From plastic eggs, decorated boiled eggs, to eggs filled with treats, gifts and cash, Easter egg hunts have become part of not only the Easter holiday, but spring tradition.
If you haven’t participated in one, here’s the skinny: someone(s) hides eggs and a group of people are then charged with filling baskets or bags with the most eggs. The person who gets the most eggs is generally considered the winner, although some hunts include such surprises as golden eggs, which is perhaps special or filled with a more significant prize.
It’s a fun Easter tradition that goes back centuries.
Early Christians considered the egg itself a symbol of spring and new life, making the egg itself a symbol of resurrection and the empty shell a nod to the empty tomb. During the medieval period, eating Eggs during Lent was forbidden, and thus a treat at Easter. By 1290 Edward I had 450 eggs decorated with colors and gold leaf and distributed throughout his household, according to EnglishHeritage.org.
The actual Easter egg Hunt is often attributed to the 16th century when Martin Luther organized hunts for his congregation in which the men would hide them and the women and children would look for them. The tradition of women and children searching for the eggs served as a reference to the women finding Jesus’ empty tomb.

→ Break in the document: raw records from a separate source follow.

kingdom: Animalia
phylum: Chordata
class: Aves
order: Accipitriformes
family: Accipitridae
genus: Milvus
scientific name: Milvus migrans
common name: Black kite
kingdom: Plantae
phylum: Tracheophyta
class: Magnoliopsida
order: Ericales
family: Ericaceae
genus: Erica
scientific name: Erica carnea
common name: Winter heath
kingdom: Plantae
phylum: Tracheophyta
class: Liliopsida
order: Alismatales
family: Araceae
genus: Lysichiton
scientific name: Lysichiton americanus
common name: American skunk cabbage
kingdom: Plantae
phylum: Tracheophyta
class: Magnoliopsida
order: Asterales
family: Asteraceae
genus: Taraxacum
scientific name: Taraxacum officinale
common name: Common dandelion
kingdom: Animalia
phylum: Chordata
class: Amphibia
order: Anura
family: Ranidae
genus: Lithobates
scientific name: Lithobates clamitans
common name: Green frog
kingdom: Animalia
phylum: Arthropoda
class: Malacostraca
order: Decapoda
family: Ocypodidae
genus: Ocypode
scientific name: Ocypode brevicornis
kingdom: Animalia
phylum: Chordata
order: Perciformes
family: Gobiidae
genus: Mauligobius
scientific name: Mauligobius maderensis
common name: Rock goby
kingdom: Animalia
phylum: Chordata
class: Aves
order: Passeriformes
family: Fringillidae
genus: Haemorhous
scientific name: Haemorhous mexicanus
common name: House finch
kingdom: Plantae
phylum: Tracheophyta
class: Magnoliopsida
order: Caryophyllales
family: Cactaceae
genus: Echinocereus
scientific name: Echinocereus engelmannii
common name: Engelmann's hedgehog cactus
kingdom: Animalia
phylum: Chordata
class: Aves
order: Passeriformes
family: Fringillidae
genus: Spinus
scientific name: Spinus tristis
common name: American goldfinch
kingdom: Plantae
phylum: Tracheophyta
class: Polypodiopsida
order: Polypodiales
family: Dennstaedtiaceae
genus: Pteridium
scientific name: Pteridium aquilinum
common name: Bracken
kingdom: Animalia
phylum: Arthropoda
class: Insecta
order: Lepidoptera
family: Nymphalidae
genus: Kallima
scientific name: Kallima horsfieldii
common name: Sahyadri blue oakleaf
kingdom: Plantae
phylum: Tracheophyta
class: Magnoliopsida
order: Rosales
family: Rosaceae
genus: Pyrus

Today, Easter egg hunts are fun, but they’re more than that. Easter egg hunts are activities that allow people to go full throttle for what they want, searching high and low to achieve their goals.
The greedy people, pushing other folks out the way, are noted and seen as such. The tactful hunters who collect their eggs quietly are also apparent. That running and smiling ear-to-ear, eager egg hunter is also witnessed as well.
Full of high energy, joy and beautiful treats, Easter egg hunts can be a lesson in the beauty of searching for what you want full throttle, while also supporting and cheering on others.
No one, despite how many eggs collected or cash won, should be bitter after Easter egg hunts.
As we begin the second quarter of the year, let’s maintain the same vigor in achieving our goals as Easter egg hunters. Let’s keep that same energy, not just in the Easter and spring season but year-round.